Locate the string "Back" in the records below. Copy every line where it occurs.

-=-=-

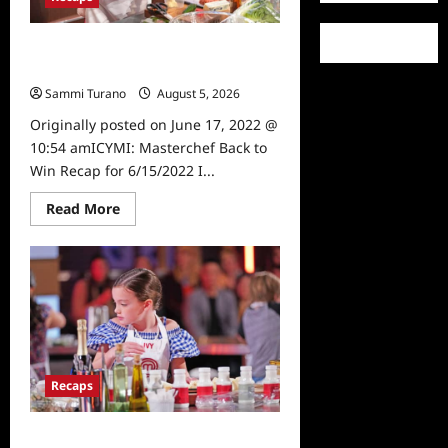
ICYMI: Masterchef Back to Win
Recap for 6/15/2022
Sammi Turano
August 5, 2026
0
Originally posted on June 17, 2022 @
10:54 amICYMI: Masterchef Back to
Win Recap for 6/15/2022 I...
Read
Read More
more
about
ICYMI:
Masterchef
Back
to
Win
Recap
for
6/15/2022
Recaps
Masterchef Junior Recap for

-=-=-

FINISHED EXERCISE -
ICYMI: Masterchef Back to Win
10:54 amICYMI: Masterchef Back to
Back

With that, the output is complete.